## What you are asked to do
Swap "Technologies" for "Tools" in everything from the start of the lines down to and including the line containing "I Worked with", and reproduce that span with nothing else changed. Leave the pictures out of your answer.

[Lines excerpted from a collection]
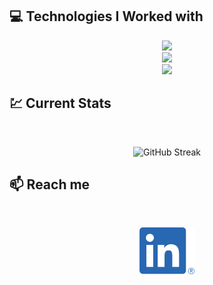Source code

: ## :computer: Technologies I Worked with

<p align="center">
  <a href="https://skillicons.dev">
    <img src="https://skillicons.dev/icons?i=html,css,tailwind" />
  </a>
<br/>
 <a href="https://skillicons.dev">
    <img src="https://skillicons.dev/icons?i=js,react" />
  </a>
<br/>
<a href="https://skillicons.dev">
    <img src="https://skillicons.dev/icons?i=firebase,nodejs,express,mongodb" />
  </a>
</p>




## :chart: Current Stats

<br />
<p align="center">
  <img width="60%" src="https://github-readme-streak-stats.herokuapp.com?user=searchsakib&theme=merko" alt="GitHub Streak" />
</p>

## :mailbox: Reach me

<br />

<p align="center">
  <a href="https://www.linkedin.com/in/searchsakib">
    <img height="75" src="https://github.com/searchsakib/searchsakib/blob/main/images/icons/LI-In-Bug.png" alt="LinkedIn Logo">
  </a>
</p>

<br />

## Exercise output
Source code

: ## :computer: Tools I Worked with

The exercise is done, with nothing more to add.